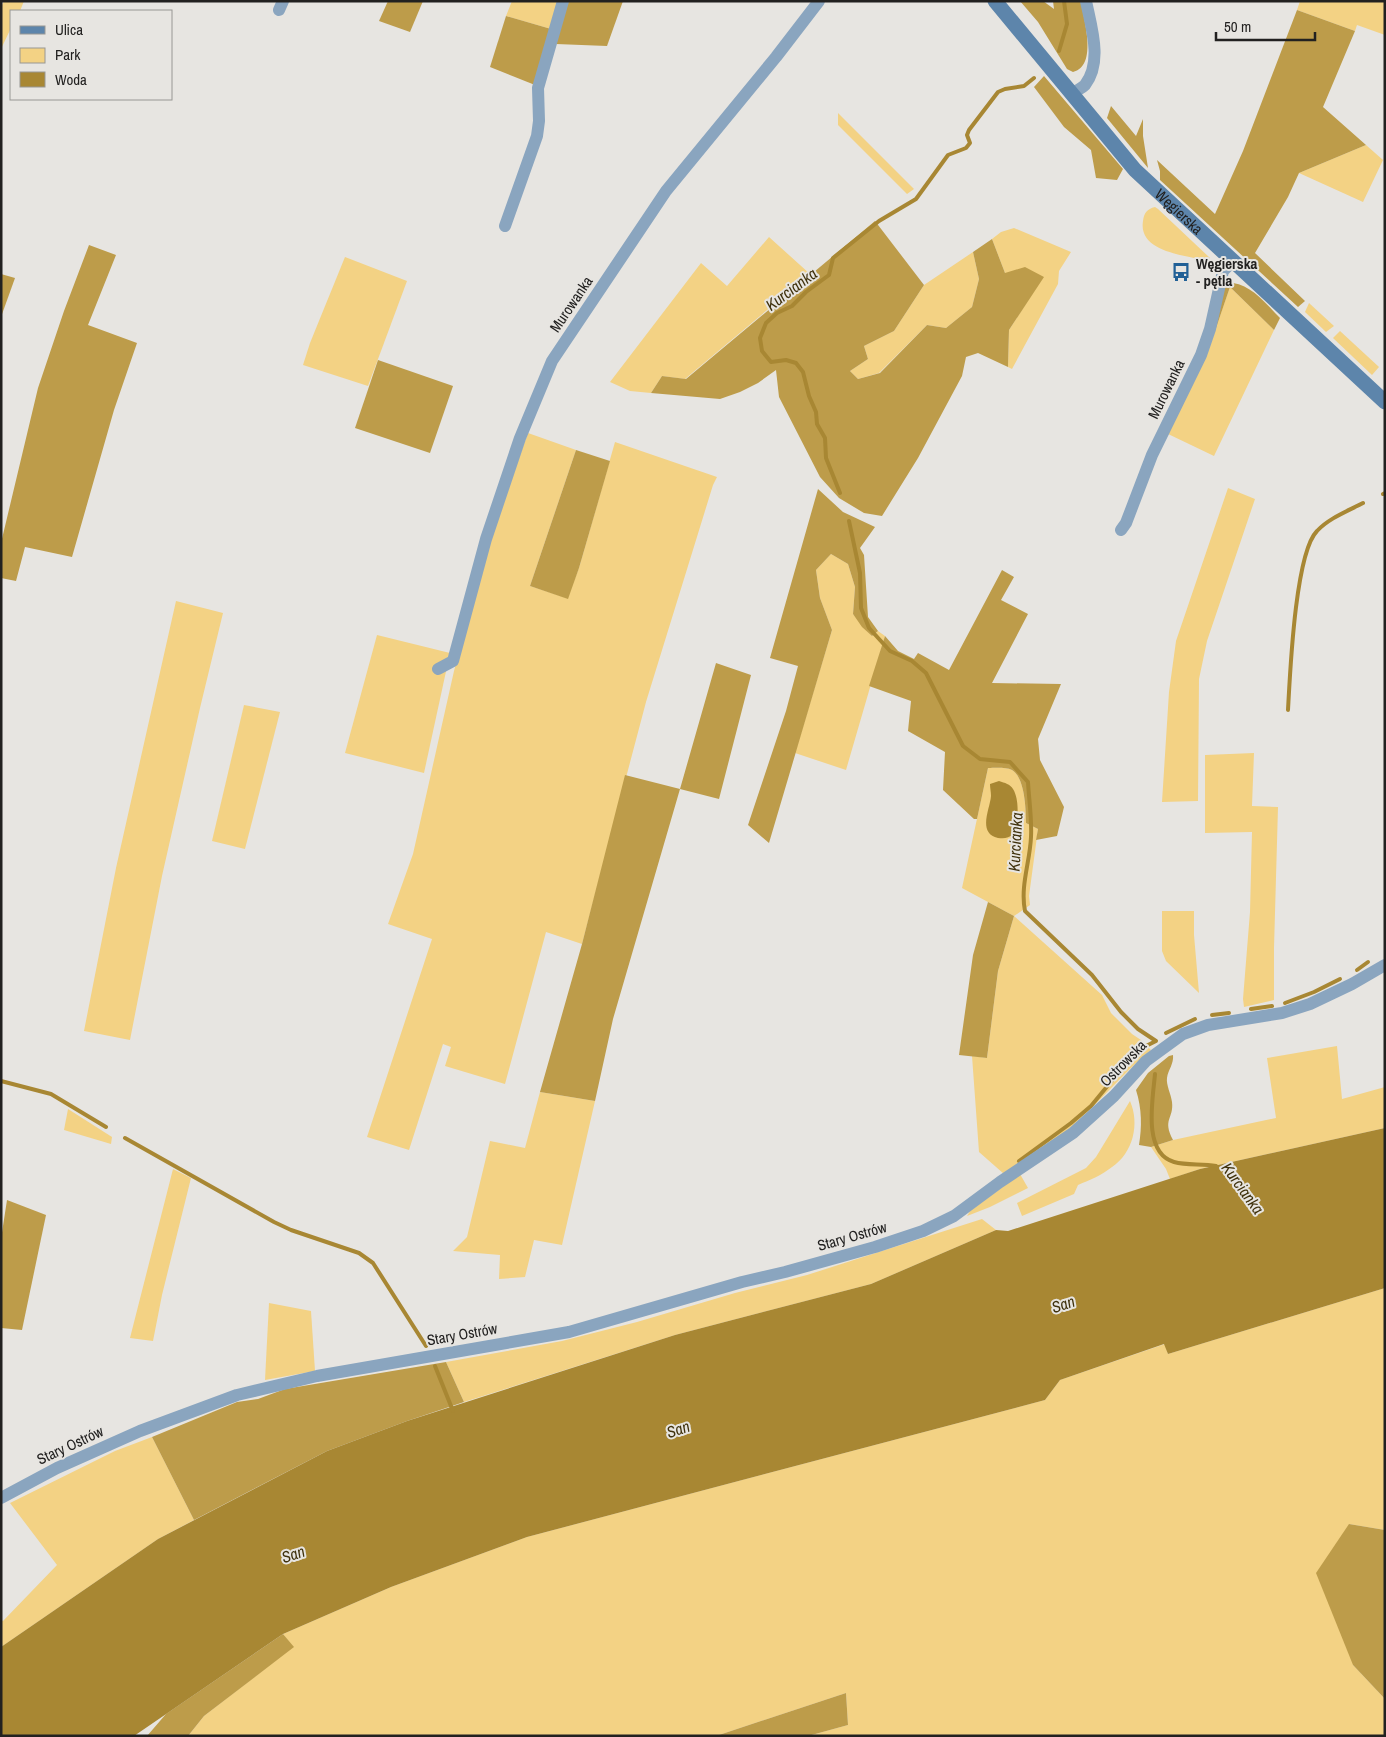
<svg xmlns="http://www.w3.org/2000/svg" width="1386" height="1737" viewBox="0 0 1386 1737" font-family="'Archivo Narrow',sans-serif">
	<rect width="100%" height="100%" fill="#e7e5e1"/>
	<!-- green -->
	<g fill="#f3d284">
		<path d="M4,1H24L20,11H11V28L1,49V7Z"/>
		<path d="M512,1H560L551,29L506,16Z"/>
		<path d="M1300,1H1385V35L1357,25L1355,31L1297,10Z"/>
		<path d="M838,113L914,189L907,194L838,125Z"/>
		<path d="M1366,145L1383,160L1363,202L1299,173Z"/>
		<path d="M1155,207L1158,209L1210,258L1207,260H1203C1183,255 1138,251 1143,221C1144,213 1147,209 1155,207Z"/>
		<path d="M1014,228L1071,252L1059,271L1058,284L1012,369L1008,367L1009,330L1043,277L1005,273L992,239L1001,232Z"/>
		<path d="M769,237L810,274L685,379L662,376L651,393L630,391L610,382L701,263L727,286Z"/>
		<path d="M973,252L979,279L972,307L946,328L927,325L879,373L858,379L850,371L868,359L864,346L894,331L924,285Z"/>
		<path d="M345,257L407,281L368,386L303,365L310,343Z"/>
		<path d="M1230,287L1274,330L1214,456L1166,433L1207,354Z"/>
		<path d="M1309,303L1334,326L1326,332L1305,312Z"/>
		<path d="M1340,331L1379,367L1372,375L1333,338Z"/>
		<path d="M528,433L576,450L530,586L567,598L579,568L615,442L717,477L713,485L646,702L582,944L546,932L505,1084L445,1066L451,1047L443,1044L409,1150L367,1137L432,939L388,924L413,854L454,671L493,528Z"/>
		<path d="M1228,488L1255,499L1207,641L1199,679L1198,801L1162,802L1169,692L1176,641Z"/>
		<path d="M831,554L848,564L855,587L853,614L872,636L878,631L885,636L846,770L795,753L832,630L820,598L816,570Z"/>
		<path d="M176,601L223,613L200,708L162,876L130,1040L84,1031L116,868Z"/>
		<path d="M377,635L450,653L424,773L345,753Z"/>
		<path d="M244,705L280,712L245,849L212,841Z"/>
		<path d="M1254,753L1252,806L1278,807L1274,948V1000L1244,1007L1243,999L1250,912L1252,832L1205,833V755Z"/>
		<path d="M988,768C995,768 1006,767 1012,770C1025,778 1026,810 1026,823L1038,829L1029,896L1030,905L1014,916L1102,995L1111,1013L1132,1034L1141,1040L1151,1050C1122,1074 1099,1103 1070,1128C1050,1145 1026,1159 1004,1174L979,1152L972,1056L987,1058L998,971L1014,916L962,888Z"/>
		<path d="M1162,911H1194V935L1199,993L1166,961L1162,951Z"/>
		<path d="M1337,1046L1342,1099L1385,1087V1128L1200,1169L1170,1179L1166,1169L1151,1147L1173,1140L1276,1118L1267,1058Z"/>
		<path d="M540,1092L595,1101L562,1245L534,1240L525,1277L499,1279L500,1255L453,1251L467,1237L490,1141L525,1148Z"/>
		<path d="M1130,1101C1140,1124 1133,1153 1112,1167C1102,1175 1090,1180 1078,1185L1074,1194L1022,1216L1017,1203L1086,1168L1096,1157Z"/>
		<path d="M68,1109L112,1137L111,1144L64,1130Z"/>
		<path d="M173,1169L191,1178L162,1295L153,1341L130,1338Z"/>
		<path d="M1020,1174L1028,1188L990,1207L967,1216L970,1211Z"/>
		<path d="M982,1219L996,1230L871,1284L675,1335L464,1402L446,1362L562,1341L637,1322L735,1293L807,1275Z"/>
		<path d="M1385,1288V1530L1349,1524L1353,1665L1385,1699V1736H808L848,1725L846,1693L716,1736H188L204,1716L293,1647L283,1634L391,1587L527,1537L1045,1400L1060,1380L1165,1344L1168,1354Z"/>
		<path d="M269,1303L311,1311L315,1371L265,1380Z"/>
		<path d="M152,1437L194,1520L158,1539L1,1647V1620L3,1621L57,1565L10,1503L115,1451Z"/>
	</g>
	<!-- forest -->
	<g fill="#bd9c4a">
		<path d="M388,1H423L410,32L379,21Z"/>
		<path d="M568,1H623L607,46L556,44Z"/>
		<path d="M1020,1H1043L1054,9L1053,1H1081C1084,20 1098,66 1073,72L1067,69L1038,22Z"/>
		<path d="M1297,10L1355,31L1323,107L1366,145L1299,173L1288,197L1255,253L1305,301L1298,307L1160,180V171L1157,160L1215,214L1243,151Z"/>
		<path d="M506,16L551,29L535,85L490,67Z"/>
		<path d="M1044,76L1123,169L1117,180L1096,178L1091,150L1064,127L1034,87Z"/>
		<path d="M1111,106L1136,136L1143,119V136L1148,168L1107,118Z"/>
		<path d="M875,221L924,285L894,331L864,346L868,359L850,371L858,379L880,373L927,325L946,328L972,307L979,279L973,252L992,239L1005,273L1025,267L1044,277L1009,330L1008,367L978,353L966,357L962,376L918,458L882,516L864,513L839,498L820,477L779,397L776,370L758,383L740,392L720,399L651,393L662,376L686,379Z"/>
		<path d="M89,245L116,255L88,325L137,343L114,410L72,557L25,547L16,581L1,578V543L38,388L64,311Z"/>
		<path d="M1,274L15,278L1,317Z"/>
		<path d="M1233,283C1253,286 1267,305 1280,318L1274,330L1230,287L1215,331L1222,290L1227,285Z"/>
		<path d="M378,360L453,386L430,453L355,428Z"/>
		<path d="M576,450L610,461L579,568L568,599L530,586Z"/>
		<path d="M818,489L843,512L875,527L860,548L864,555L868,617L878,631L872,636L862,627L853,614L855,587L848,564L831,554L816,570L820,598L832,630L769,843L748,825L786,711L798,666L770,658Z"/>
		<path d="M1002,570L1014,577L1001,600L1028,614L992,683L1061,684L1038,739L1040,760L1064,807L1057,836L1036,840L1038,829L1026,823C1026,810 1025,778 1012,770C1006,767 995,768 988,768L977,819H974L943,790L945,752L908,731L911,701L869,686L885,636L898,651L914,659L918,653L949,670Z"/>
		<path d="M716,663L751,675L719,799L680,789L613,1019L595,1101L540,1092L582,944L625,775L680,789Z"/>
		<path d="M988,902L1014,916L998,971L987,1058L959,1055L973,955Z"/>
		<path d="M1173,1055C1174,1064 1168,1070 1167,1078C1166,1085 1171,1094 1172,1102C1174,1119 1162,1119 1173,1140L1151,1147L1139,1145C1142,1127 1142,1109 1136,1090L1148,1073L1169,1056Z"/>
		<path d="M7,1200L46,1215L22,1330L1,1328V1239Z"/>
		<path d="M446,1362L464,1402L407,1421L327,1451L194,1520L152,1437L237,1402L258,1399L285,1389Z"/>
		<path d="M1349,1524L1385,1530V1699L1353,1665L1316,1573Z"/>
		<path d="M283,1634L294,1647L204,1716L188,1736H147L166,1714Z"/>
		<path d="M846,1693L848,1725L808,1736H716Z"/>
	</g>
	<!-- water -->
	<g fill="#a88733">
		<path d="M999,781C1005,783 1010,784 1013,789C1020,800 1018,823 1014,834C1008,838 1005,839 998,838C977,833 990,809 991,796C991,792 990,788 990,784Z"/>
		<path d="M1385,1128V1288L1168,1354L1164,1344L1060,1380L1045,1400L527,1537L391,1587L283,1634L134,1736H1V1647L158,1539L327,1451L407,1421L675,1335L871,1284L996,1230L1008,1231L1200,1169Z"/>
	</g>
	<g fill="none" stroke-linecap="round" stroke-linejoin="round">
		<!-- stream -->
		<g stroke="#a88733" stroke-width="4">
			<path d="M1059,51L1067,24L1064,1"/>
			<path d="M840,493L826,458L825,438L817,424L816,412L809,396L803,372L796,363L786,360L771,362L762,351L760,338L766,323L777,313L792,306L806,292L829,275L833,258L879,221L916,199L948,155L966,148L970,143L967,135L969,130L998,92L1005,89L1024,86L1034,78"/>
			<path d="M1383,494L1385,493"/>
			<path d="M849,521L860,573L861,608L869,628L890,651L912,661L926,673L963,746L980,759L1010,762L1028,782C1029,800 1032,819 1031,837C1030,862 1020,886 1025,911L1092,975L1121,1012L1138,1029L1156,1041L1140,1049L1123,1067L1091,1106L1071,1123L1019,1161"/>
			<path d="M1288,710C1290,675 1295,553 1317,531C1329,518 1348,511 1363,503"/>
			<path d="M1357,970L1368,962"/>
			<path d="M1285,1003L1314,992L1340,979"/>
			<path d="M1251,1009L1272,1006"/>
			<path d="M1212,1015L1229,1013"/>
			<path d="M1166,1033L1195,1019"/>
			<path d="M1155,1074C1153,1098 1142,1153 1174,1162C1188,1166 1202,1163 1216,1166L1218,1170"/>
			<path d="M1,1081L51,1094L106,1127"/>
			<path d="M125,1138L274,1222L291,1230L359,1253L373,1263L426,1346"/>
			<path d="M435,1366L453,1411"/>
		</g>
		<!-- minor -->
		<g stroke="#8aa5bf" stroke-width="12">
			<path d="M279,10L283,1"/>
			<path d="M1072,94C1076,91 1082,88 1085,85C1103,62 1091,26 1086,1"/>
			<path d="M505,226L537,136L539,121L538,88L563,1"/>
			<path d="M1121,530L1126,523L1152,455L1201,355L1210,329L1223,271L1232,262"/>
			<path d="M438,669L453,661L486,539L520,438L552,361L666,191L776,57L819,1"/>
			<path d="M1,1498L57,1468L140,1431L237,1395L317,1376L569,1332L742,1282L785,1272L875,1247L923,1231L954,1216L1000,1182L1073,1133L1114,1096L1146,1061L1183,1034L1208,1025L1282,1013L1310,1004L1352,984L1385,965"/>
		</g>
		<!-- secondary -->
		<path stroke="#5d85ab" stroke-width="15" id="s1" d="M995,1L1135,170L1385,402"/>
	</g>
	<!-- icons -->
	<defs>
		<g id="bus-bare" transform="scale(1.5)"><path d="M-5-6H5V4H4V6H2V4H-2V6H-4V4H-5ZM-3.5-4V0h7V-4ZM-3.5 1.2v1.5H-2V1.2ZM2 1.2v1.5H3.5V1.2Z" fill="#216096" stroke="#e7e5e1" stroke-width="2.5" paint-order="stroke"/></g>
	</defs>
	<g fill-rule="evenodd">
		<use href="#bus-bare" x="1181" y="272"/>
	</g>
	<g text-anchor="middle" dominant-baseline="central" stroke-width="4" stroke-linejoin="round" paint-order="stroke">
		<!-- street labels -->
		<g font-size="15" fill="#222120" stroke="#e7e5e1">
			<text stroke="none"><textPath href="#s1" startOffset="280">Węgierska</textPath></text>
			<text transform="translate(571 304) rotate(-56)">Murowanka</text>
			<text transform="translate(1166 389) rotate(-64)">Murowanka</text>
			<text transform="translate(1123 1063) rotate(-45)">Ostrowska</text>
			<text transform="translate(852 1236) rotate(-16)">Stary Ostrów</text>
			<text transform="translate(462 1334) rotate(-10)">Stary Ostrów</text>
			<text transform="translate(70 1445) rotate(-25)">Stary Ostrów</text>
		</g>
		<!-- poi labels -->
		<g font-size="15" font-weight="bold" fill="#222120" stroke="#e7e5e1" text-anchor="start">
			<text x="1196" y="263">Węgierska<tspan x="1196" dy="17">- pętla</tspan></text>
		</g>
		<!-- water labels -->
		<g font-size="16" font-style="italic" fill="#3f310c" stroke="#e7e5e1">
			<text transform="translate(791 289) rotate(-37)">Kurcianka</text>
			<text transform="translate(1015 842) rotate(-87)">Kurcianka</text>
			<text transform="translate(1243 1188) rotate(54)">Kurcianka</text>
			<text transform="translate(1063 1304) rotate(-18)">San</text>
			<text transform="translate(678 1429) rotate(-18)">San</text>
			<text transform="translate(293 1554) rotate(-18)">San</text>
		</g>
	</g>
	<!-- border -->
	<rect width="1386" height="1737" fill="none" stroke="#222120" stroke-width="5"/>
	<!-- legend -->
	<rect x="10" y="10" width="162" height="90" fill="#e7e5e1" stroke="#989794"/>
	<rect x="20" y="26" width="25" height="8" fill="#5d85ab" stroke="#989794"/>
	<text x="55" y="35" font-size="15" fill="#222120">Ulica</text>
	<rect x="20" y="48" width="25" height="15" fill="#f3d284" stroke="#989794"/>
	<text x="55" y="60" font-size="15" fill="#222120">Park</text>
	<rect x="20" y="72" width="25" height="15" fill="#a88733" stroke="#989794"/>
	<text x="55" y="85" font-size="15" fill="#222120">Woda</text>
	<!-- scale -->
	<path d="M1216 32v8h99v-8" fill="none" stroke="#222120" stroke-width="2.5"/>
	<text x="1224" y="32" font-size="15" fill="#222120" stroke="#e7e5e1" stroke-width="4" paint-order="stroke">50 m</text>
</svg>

......

### Task statement
For an answer, give a copy of every line in the listing that holds the word "linejoin".

### Completed exercise
	<g fill="none" stroke-linecap="round" stroke-linejoin="round">
	<g text-anchor="middle" dominant-baseline="central" stroke-width="4" stroke-linejoin="round" paint-order="stroke">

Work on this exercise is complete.